A mesma a que os portugueses teimam em alcunhar de ping-pong, a onomatopeia que foi buscar o som da bola a bater na mesa. Aqui as opiniões dividem-se: há quem goste, não goste, ou seja indiferente. A Pedro Rufino “não choca nada”. Nem a Tiago Apolónia, para quem o importante é as pessoas “sentirem-se orgulhosas” e saberem “que é uma modalidade difícil” e “requer muito esforço”

"É uma modalidade complicada, nem sei dizer o que é fácil. Não se consegue ser bom jogador só a praticar e insistir. Nós treinamos sete ou oito horas por dia e, às vezes, falhamos bolas que parecem fáceis. Mas não há facilidades. Todas as bolas são diferentes: jogamos com raquetes distintas, há muitos efeitos possíveis e formas diferentes de pegar na raquete. E não estamos a jogar sozinhos, do outro lado está uma pessoa que produz efeitos e velocidade. Daí ser uma modalidade muito complexa e minuciosa."
Tiago Apolónia

Para quem joga ténis de mesa a sério, o termo “ping-pong” é algo associado ao lazer, a um hobbie e, claro, ao barulho que a bola faz quando toca na mesa.

Marcos Freitas já ligou mais. Como nos tempos em que dizia que isso “era o que os outros jogavam na escola”. João Pedro Monteiro também fala nisso. Para ele, “isso é lazer”. “A minha profissão não é o ping-pong, é o ténis de mesa”, insiste.
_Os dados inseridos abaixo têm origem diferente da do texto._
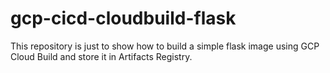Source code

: # gcp-cicd-cloudbuild-flask
This repository is just to show how to build a simple flask image using GCP Cloud Build and store it in Artifacts Registry.
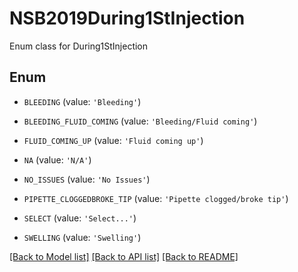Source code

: # NSB2019During1StInjection

Enum class for During1StInjection

## Enum

* `BLEEDING` (value: `'Bleeding'`)

* `BLEEDING_FLUID_COMING` (value: `'Bleeding/Fluid coming'`)

* `FLUID_COMING_UP` (value: `'Fluid coming up'`)

* `NA` (value: `'N/A'`)

* `NO_ISSUES` (value: `'No Issues'`)

* `PIPETTE_CLOGGEDBROKE_TIP` (value: `'Pipette clogged/broke tip'`)

* `SELECT` (value: `'Select...'`)

* `SWELLING` (value: `'Swelling'`)

[[Back to Model list]](../README.md#documentation-for-models) [[Back to API list]](../README.md#documentation-for-api-endpoints) [[Back to README]](../README.md)


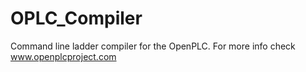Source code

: # OPLC_Compiler
Command line ladder compiler for the OpenPLC. For more info check www.openplcproject.com
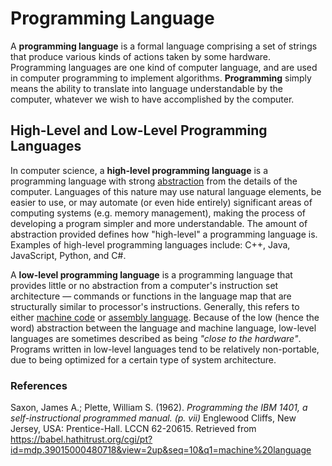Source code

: # Programming Language

A **programming language** is a formal language comprising a set of strings that produce various kinds of actions taken by some hardware. Programming languages are one kind of computer language, and are used in computer programming to implement algorithms. **Programming** simply means the ability to translate into language understandable by the computer, whatever we wish to have accomplished by the computer.

## High-Level and Low-Level Programming Languages

In computer science, a **high-level programming language** is a programming language with strong [abstraction](./abstraction.md) from the details of the computer. Languages of this nature may use natural language elements, be easier to use, or may automate (or even hide entirely) significant areas of computing systems (e.g. memory management), making the process of developing a program simpler and more understandable. The amount of abstraction provided defines how "high-level" a programming language is. Examples of high-level programming languages include: C++, Java, JavaScript, Python, and C#.

A **low-level programming language** is a programming language that provides little or no abstraction from a computer's instruction set architecture — commands or functions in the language map that are structurally similar to processor's instructions. Generally, this refers to either [machine code](./machine-language.md) or [assembly language](./assembly-language.md). Because of the low (hence the word) abstraction between the language and machine language, low-level languages are sometimes described as being *"close to the hardware"*. Programs written in low-level languages tend to be relatively non-portable, due to being optimized for a certain type of system architecture.


### References

Saxon, James A.; Plette, William S. (1962). *Programming the IBM 1401, a self-instructional programmed manual. (p. vii)* Englewood Cliffs, New Jersey, USA: Prentice-Hall. LCCN 62-20615. Retrieved from https://babel.hathitrust.org/cgi/pt?id=mdp.39015000480718&view=2up&seq=10&q1=machine%20language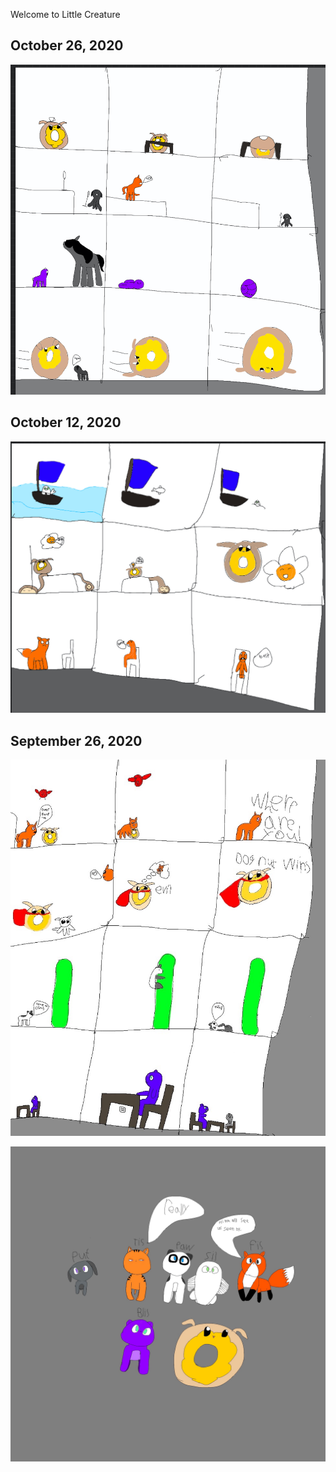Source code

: Welcome to Little Creature

## October 26, 2020

![#4](comics/four.jpeg)

## October 12, 2020

![#3](comics/three.jpg)

## September 26, 2020

![#2](comics/two.jpeg)

![#1](comics/intro.jpeg)

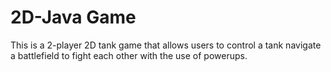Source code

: # 2D-Java Game
This is a 2-player 2D tank game that allows users to control a tank navigate a battlefield to fight each other with the use of powerups. 
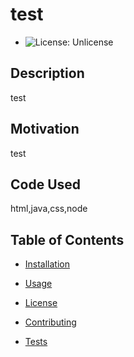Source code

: 
  # test
  * ![License: Unlicense](https://img.shields.io/badge/license-Unlicense-brightgreen.svg)

  ## Description

  test

  ## Motivation

  test

  ## Code Used

  html,java,css,node

  ## Table of Contents

  * [Installation](#installation)

  * [Usage](#usage)

  * [License](#license)

  * [Contributing](#contributing)

  * [Tests](#tests)
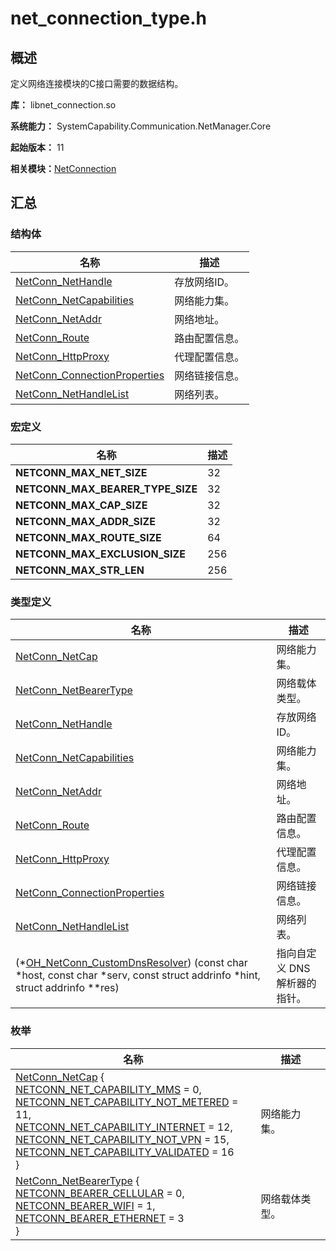 # net_connection_type.h


## 概述

定义网络连接模块的C接口需要的数据结构。

**库：** libnet_connection.so

**系统能力：** SystemCapability.Communication.NetManager.Core

**起始版本：** 11

**相关模块：**[NetConnection](_net_connection.md)


## 汇总


### 结构体

| 名称 | 描述 | 
| -------- | -------- |
| [NetConn_NetHandle](_net_conn___net_handle.md) | 存放网络ID。 | 
| [NetConn_NetCapabilities](_net_conn___net_capabilities.md) | 网络能力集。 | 
| [NetConn_NetAddr](_net_conn___net_addr.md) | 网络地址。 | 
| [NetConn_Route](_net_conn___route.md) | 路由配置信息。 | 
| [NetConn_HttpProxy](_net_conn___http_proxy.md) | 代理配置信息。 | 
| [NetConn_ConnectionProperties](_net_conn___connection_properties.md) | 网络链接信息。 | 
| [NetConn_NetHandleList](_net_conn___net_handle_list.md) | 网络列表。 | 


### 宏定义

| 名称 | 描述 | 
| -------- | -------- |
| **NETCONN_MAX_NET_SIZE** | 32 | 
| **NETCONN_MAX_BEARER_TYPE_SIZE** | 32 | 
| **NETCONN_MAX_CAP_SIZE** | 32 | 
| **NETCONN_MAX_ADDR_SIZE** | 32 | 
| **NETCONN_MAX_ROUTE_SIZE** | 64 | 
| **NETCONN_MAX_EXCLUSION_SIZE** | 256 | 
| **NETCONN_MAX_STR_LEN** | 256 | 


### 类型定义

| 名称 | 描述 | 
| -------- | -------- |
| [NetConn_NetCap](_net_connection.md#netconn_netcap) | 网络能力集。 | 
| [NetConn_NetBearerType](_net_connection.md#netconn_netbearertype) | 网络载体类型。 | 
| [NetConn_NetHandle](_net_connection.md#netconn_nethandle) | 存放网络ID。 | 
| [NetConn_NetCapabilities](_net_connection.md#netconn_netcapabilities) | 网络能力集。 | 
| [NetConn_NetAddr](_net_connection.md#netconn_netaddr) | 网络地址。 | 
| [NetConn_Route](_net_connection.md#netconn_route) | 路由配置信息。 | 
| [NetConn_HttpProxy](_net_connection.md#netconn_httpproxy) | 代理配置信息。 | 
| [NetConn_ConnectionProperties](_net_connection.md#netconn_connectionproperties) | 网络链接信息。 | 
| [NetConn_NetHandleList](_net_connection.md#netconn_nethandlelist) | 网络列表。 | 
| (\*[OH_NetConn_CustomDnsResolver](_net_connection.md#oh_netconn_customdnsresolver)) (const char \*host, const char \*serv, const struct addrinfo \*hint, struct addrinfo \*\*res) | 指向自定义 DNS 解析器的指针。 | 


### 枚举

| 名称 | 描述 | 
| -------- | -------- |
| [NetConn_NetCap](_net_connection.md#netconn_netcap) {<br/>[NETCONN_NET_CAPABILITY_MMS](_net_connection.md) = 0,<br/>[NETCONN_NET_CAPABILITY_NOT_METERED](_net_connection.md) = 11,<br/>[NETCONN_NET_CAPABILITY_INTERNET](_net_connection.md) = 12,<br/>[NETCONN_NET_CAPABILITY_NOT_VPN](_net_connection.md) = 15,<br/>[NETCONN_NET_CAPABILITY_VALIDATED](_net_connection.md) = 16<br/>} | 网络能力集。 | 
| [NetConn_NetBearerType](_net_connection.md#netconn_netbearertype) {<br/>[NETCONN_BEARER_CELLULAR](_net_connection.md) = 0,<br/>[NETCONN_BEARER_WIFI](_net_connection.md) = 1,<br/>[NETCONN_BEARER_ETHERNET](_net_connection.md) = 3<br/>} | 网络载体类型。 | 
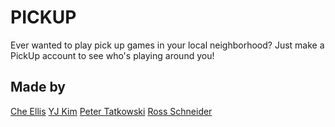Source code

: # PICKUP

Ever wanted to play pick up games in your local neighborhood? Just make a PickUp account to see who's playing around you!

## Made by
[Che Ellis](https://github.com/cgellis2)
[YJ Kim](https://github.com/whyjay17)
[Peter Tatkowski](https://github.com/tatp22)
[Ross Schneider](https://github.com/rossch2)

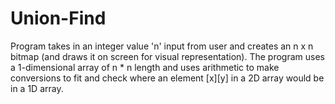 # Union-Find
Program takes in an integer value 'n' input from user and creates an n x n bitmap  (and draws it on screen for visual representation). 
The program uses a 1-dimensional array of n * n length and uses arithmetic to make conversions to fit and check where an element [x][y] 
in a 2D array would be in a 1D array.
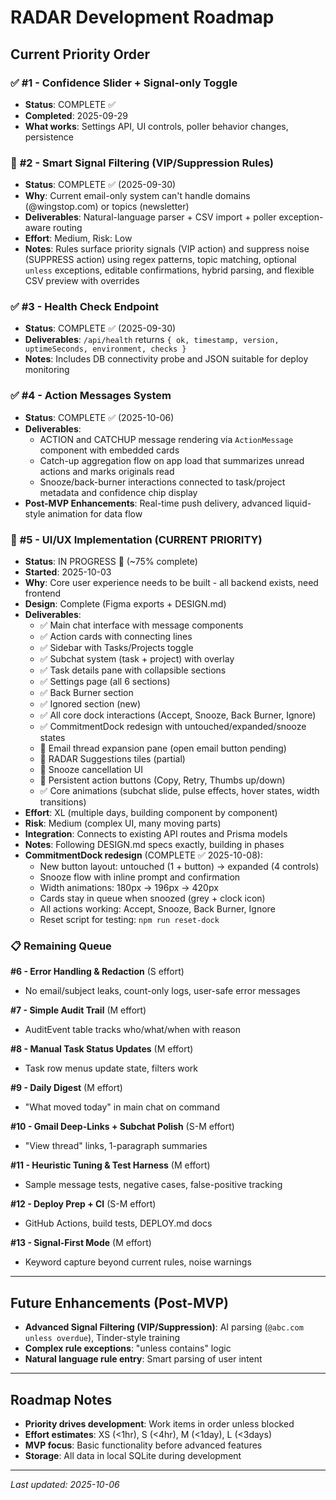 # RADAR Development Roadmap

## Current Priority Order

### ✅ **#1 - Confidence Slider + Signal-only Toggle** 
- **Status**: COMPLETE ✅
- **Completed**: 2025-09-29
- **What works**: Settings API, UI controls, poller behavior changes, persistence

### 🎯 **#2 - Smart Signal Filtering (VIP/Suppression Rules)**
- **Status**: COMPLETE ✅ (2025-09-30)
- **Why**: Current email-only system can't handle domains (@wingstop.com) or topics (newsletter)
- **Deliverables**: Natural-language parser + CSV import + poller exception-aware routing
- **Effort**: Medium, Risk: Low
- **Notes**: Rules surface priority signals (VIP action) and suppress noise (SUPPRESS action) using regex patterns, topic matching, optional `unless` exceptions, editable confirmations, hybrid parsing, and flexible CSV preview with overrides

### ✅ **#3 - Health Check Endpoint**
- **Status**: COMPLETE ✅ (2025-09-30)
- **Deliverables**: `/api/health` returns `{ ok, timestamp, version, uptimeSeconds, environment, checks }`
- **Notes**: Includes DB connectivity probe and JSON suitable for deploy monitoring

### ✅ **#4 - Action Messages System**
- **Status**: COMPLETE ✅ (2025-10-06)
- **Deliverables**:
  - ACTION and CATCHUP message rendering via `ActionMessage` component with embedded cards
  - Catch-up aggregation flow on app load that summarizes unread actions and marks originals read
  - Snooze/back-burner interactions connected to task/project metadata and confidence chip display
- **Post-MVP Enhancements**: Real-time push delivery, advanced liquid-style animation for data flow

### 🎯 **#5 - UI/UX Implementation** (CURRENT PRIORITY)
- **Status**: IN PROGRESS 🚧 (~75% complete)
- **Started**: 2025-10-03
- **Why**: Core user experience needs to be built - all backend exists, need frontend
- **Design**: Complete (Figma exports + DESIGN.md)
- **Deliverables**: 
  - ✅ Main chat interface with message components
  - ✅ Action cards with connecting lines
  - ✅ Sidebar with Tasks/Projects toggle
  - ✅ Subchat system (task + project) with overlay
  - ✅ Task details pane with collapsible sections
  - ✅ Settings page (all 6 sections)
  - ✅ Back Burner section
  - ✅ Ignored section (new)
  - ✅ All core dock interactions (Accept, Snooze, Back Burner, Ignore)
  - ✅ CommitmentDock redesign with untouched/expanded/snooze states
  - 🚧 Email thread expansion pane (open email button pending)
  - 🚧 RADAR Suggestions tiles (partial)
  - 🚧 Snooze cancellation UI
  - 🚧 Persistent action buttons (Copy, Retry, Thumbs up/down)
  - ✅ Core animations (subchat slide, pulse effects, hover states, width transitions)
- **Effort**: XL (multiple days, building component by component)
- **Risk**: Medium (complex UI, many moving parts)
- **Integration**: Connects to existing API routes and Prisma models
- **Notes**: Following DESIGN.md specs exactly, building in phases
- **CommitmentDock redesign** (COMPLETE ✅ 2025-10-08): 
  - New button layout: untouched (1 + button) → expanded (4 controls)
  - Snooze flow with inline prompt and confirmation
  - Width animations: 180px → 196px → 420px
  - Cards stay in queue when snoozed (grey + clock icon)
  - All actions working: Accept, Snooze, Back Burner, Ignore
  - Reset script for testing: `npm run reset-dock`

### 📋 **Remaining Queue**

**#6 - Error Handling & Redaction** (S effort)
- No email/subject leaks, count-only logs, user-safe error messages

**#7 - Simple Audit Trail** (M effort)
- AuditEvent table tracks who/what/when with reason

**#8 - Manual Task Status Updates** (M effort)
- Task row menus update state, filters work

**#9 - Daily Digest** (M effort)
- "What moved today" in main chat on command

**#10 - Gmail Deep-Links + Subchat Polish** (S-M effort)
- "View thread" links, 1-paragraph summaries

**#11 - Heuristic Tuning & Test Harness** (M effort)
- Sample message tests, negative cases, false-positive tracking

**#12 - Deploy Prep + CI** (S-M effort)
- GitHub Actions, build tests, DEPLOY.md docs

**#13 - Signal-First Mode** (M effort)
- Keyword capture beyond current rules, noise warnings

---

## Future Enhancements (Post-MVP)
- **Advanced Signal Filtering (VIP/Suppression)**: AI parsing (`@abc.com unless overdue`), Tinder-style training
- **Complex rule exceptions**: "unless contains" logic
- **Natural language rule entry**: Smart parsing of user intent

---

## Roadmap Notes

- **Priority drives development**: Work items in order unless blocked
- **Effort estimates**: XS (<1hr), S (<4hr), M (<1day), L (<3days)
- **MVP focus**: Basic functionality before advanced features
- **Storage**: All data in local SQLite during development

---
*Last updated: 2025-10-06*
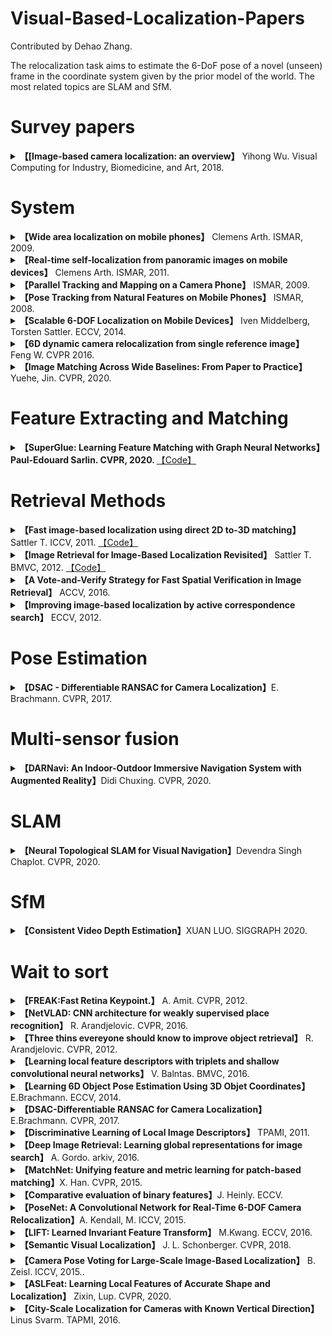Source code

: # Visual-Based-Localization-Papers

Contributed by Dehao Zhang.

The relocalization task aims to estimate the 6-DoF pose of a novel (unseen) frame in the coordinate system given by the prior model of the world.  The most related topics are SLAM and SfM.



<h1 id="Surveys">Survey papers</h1>

<details>
<summary> <b>【[Image-based camera localization: an overview】</b> Yihong Wu. Visual Computing for Industry, Biomedicine, and Art, 2018. </summary>
</details>


<h1 id="system">System</h1>

<details>
<summary> <b>【Wide area localization on mobile phones】</b> Clemens Arth. ISMAR, 2009.</summary> 
The first step is reconstruction and save the result by PVS(potentially visible sets). Then feature matching and pose etismation... In a normal relocalization way.
</details>

<details>
<summary> <b>【Real-time self-localization from panoramic images on mobile devices】</b> Clemens Arth. ISMAR, 2011. </summary>
This paper focused on the outdoor scene. The differences of the method and traditional methods are using image stiching to get panoramic images.
</details>
<details>
<summary> <b>【Parallel Tracking and Mapping on a Camera Phone】</b> ISMAR, 2009.</summary>
</details>

<details>
<summary> <b>【Pose Tracking from Natural Features on Mobile Phones】</b> ISMAR, 2008.</summary>
</details>

<details>
<summary> <b>【Scalable 6-DOF Localization on Mobile Devices】</b> Iven Middelberg, Torsten Sattler. ECCV, 2014. </summary>
This work combines the local tracking and global relocalization so they throwed the loop closuring in the tracking. The main contributions of this paper are the three align methods: alignment only once, alignment using the global keyframe positions and alignmnet Using the global 2D-3D matches.
</details>

<details>
<summary> <b>【6D dynamic camera relocalization from single reference image】</b> Feng W. CVPR 2016. </summary>
</details>

<details>
  <summary> <b>【Image Matching Across Wide Baselines: From Paper to Practice】</b> Yuehe, Jin. CVPR, 2020. </summary>
</details>


<h1 id="Feature">Feature Extracting and Matching</h1>

<details>
<summary> <b>【SuperGlue: Learning Feature Matching with Graph Neural Networks】Paul-Edouard Sarlin. CVPR, 2020. </b>  <a href="https://github.com/magicleap/SuperGluePretrainedNetwork">【Code】</a></summary>
A deep learning method to instead middle-end of SLAM.
</details>



<h1 id="Retrieval">Retrieval Methods</h1>

<details>
<summary> <b>【Fast image-based localization using direct 2D to-3D matching】</b> Sattler T. ICCV, 2011. <a href="https://www.graphics.rwth-aachen.de/software/image-localization/">【Code】</a></summary>
The direct means use the descriptors of 2D  points to match the descriptors of 3D points.
</details>

<details>
<summary> <b>【Image Retrieval for Image-Based Localization Revisited】</b> Sattler T. BMVC, 2012. <a href="https://www.graphics.rwth-aachen.de/software/image-localization/">【Code】</a></summary>
</details>

<details>
<summary> <b>【A Vote-and-Verify Strategy for Fast Spatial Verification in Image Retrieval】</b> ACCV, 2016. </summary>
</details>
<details>
<summary> <b>【Improving image-based localization by active correspondence search】</b> ECCV, 2012. </summary>
A more efficient version of the "Fast image-based localization using direct 2D to 3D machting". With 2D to 3D match onece and then do 3D to 2D.
Beacause using 2D points for find 3D points is not efficient, but using 3D points to find 2D points is efficient for the less number of 2D points.
</details>


<h1 id="Pose">Pose Estimation</h1>
<details>
<summary> <b>【DSAC - Differentiable RANSAC for Camera Localization】</b>E. Brachmann. CVPR, 2017. </summary>
propose **Differentiable SAmple Consensus** and make RANSAC method available for camera localization in an **end-to-end-trained** deep learning pipeline
</details>

<h1 id="Retrieval">Multi-sensor fusion</h1>
<details>
<summary> <b>【DARNavi: An Indoor-Outdoor Immersive Navigation System with Augmented Reality】</b>Didi Chuxing. CVPR, 2020. </summary>
Proposed a framwork which combined the **PDR**(Pedestrian Dead Reckoning), ARKit and visual localization. But the details about the fusion strategy were not introduced in the paper.
</details>

<h1 id="SLAM">SLAM</h1>
<details>
<summary> <b>【Neural Topological SLAM for Visual Navigation】</b>Devendra Singh Chaplot. CVPR, 2020. </summary>
The goal is giving a image in a house and then navigate the robot to find the right place.
</details>


<h1 id="SfM">SfM</h1>
<details>
<summary> <b>【Consistent Video Depth Estimation】</b>XUAN LUO. SIGGRAPH 2020. </summary>
Using colmap to do sparse reconstruction, using deep learning methods to do dense reconstrution.
</details>



<h1 id="Wait">Wait to sort</h1>

<details>
  <summary> <b>【FREAK:Fast Retina Keypoint.】</b> A. Amit. CVPR, 2012.</summary>
</details>

<details>
  <summary> <b>【NetVLAD: CNN architecture for weakly supervised place recognition】</b> R. Arandjelovic. CVPR, 2016. </summary>
</details>

<details>
  <summary> <b>【Three thins evereyone should know to improve object retrieval】</b> R. Arandjelovic. CVPR, 2012. </summary>
</details>

<details>
  <summary> <b>【Learning local feature descriptors with triplets and shallow convolutional neural networks】</b> V. Balntas. BMVC, 2016. </summary>
</details>

<details>
  <summary> <b>【Learning 6D Object Pose Estimation Using 3D Objet Coordinates】</b> E.Brachmann. ECCV, 2014.</summary>
</details>

<details>
  <summary> <b>【DSAC-Differentiable RANSAC for Camera Localization】</b> E.Brachmann. CVPR, 2017. </summary>
</details>

<details>
  <summary> <b>【Discriminative Learning of Local Image Descriptors】</b> TPAMI, 2011.</summary>
</details>

<details>
  <summary> <b>【Deep Image Retrieval: Learning global representations for image search】</b> A. Gordo. arkiv, 2016. </summary>
</details>

<details>
  <summary> <b>【MatchNet: Unifying feature and metric learning for patch-based matching】</b>X. Han. CVPR, 2015. </summary>
</details>

<details>
  <summary> <b>【Comparative evaluation of binary features】</b>J. Heinly. ECCV. </summary>
</details>

<details>
  <summary> <b>【PoseNet: A Convolutional Network for Real-Time 6-DOF Camera Relocalization】</b>A. Kendall, M. ICCV, 2015. </summary>
</details>

<details>
  <summary> <b>【LIFT: Learned Invariant Feature Transform】</b> M.Kwang. ECCV, 2016. </summary>
</details>

<details>
  <summary> <b>【Semantic Visual Localization】</b> J. L. Schonberger. CVPR, 2018. </summary>
</details>

<details>
  <summary> <b>【Camera Pose Voting for Large-Scale Image-Based Localization】</b> B. Zeisl. ICCV, 2015.. </summary>
</details>

<details>
  <summary> <b>【ASLFeat: Learning Local Features of Accurate Shape and Localization】</b> Zixin, Lup. CVPR, 2020. </summary>
</details>

<details>
  <summary> <b>【City-Scale Localization for Cameras with Known Vertical Direction】</b> Linus Svarm. TAPMI, 2016. </summary>
</details>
A Diogo Chen, ao mais novo, é que “faz confusão”, por ser um nome de “antigamente”, da altura que, defende, a modalidade “era um hobbie que as pessoas arranjaram para passar o tempo”. E João Geraldo argumenta que o ténis de mesa “não se joga quando se quer, está na praia ou de férias”. O que falta, atira, é “os portugueses praticarem e entenderem o que é o ténis de mesa”. Os efeitos, a velocidade que a bola atinge, os diferentes tipos de rotação e os porquês de, às vezes, parecer fácil como uma bola vai à rede ou não toca na mesa. “Há vários estudos, até da NASA [Agência Espacial Norte-Americana], que dizem que o ténis de mesa é a atividade mais complexa e difícil de ser praticada”.

O ténis de mesa é difícil. Praticantes, ignorantes ou adeptos, todos os reconhecerão. Isso não ajuda. E muito menos a patologia que Pedro Rufino vê num país “que sempre teve a panca pela futebolite” e onde, defendeu, não serve como desculpa o cliché de “qualquer miúdo poder jogar futebol” na rua. Pedro, afinal, ainda se recorda dos tempos em que “qualquer miúdo tinha um amigo com uma mesa em casa”. É isso, explica, que encurta a viagem entre a raquete e a mão de um eventual praticante.”Fica mais fácil se houver se já houver um colega que já jogue”, explica, antes de defender que “a própria federação pode melhorar” na “prospeção de talentos e na divulgação da modalidade”. E agora é o momento, diz, pois a conquista do Europeu “pode ser um bom tónico” para pregar a boa nova do ténis de mesa.

Todos terão que remar para o mesmo lado. E estes cinco mesa-tenistas apontaram o dedo e a voz para o mesmo — os portugueses ainda não entendem a modalidade. Talvez. Mas são eles, os campeões, que não segunda-feira estarão no Palácio de Belém, em Lisboa, para serem condecorados com o Grau Oficial da Ordem de Mérito por Cavaco Silva, Presidente da República. Isso é certo. E outra coisa coisa também é: os mesa-tenistas, os da raquete, dos olhos colados a uma bola que pode chegar a viajar até aos 200 km/h e ter “mil e uma” rotações distintas, não vão parar por aqui. É uma promessa. Não deles, mas de quem os treina: “Não vamos ficar à sombra de um título. Portugal tem que, e vai, lutar por muito mais.”

Os cinco campeões europeus de ténis de mesa, Marcos Freitas, João Pedro Monteiro, Diogo Chen, João Geraldo e Tiago Apolónia, e o selecionador nacional, Pedro Rufino.